Looking at the data below, report how many lines contain "hand", with no other words.

- RECORDS
┌──
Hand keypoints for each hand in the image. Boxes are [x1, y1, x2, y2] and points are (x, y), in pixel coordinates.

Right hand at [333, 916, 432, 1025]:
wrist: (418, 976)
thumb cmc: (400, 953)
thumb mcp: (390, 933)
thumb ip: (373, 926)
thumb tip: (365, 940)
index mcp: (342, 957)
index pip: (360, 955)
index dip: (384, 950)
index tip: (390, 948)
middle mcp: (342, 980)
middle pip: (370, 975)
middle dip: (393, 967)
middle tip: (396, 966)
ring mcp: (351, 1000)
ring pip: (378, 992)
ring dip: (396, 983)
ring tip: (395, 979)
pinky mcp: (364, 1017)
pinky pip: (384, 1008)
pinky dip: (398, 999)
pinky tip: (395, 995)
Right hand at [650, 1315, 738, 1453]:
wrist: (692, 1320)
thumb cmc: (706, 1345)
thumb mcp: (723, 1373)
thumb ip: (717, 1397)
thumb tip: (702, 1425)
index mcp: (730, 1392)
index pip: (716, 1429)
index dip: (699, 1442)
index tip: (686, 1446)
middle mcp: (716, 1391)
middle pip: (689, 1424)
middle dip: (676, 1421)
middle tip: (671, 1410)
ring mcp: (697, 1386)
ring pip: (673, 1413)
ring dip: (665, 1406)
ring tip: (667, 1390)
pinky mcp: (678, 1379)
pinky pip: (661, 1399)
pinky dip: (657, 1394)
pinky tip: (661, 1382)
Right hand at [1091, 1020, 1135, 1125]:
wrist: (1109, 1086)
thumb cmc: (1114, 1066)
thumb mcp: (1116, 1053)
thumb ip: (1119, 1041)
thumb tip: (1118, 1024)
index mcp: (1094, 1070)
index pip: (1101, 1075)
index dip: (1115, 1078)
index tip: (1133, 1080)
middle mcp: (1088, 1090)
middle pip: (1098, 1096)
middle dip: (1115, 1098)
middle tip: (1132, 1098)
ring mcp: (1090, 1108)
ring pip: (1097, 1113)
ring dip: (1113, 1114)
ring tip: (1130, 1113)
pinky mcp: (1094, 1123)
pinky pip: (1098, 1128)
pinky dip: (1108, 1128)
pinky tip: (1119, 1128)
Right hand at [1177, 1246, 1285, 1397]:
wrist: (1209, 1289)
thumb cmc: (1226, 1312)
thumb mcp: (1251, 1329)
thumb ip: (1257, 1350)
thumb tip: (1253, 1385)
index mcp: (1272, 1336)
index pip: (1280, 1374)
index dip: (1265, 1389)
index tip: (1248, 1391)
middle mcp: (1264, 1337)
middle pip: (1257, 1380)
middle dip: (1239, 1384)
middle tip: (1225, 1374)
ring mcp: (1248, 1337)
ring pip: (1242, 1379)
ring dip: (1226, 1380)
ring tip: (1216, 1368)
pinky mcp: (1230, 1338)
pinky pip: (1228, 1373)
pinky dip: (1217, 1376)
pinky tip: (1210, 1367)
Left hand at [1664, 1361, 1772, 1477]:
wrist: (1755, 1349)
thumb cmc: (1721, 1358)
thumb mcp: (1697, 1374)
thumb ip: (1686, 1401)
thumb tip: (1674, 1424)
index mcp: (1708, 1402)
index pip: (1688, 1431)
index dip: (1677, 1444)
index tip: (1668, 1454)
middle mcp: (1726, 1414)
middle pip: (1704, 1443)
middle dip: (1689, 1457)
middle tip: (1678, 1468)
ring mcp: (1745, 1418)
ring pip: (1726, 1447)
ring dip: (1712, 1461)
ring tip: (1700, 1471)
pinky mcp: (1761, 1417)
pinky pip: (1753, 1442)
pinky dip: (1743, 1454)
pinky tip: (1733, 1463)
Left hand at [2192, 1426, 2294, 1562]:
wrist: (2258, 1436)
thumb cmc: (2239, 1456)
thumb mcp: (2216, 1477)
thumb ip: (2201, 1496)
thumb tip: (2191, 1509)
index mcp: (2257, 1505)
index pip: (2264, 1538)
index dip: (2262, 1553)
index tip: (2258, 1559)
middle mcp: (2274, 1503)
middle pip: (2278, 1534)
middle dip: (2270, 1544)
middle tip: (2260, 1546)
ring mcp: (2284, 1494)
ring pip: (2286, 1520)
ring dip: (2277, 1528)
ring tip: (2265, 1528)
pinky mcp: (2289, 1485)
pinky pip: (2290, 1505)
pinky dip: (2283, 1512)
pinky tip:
└──
- ANSWER FOR THE TASK
7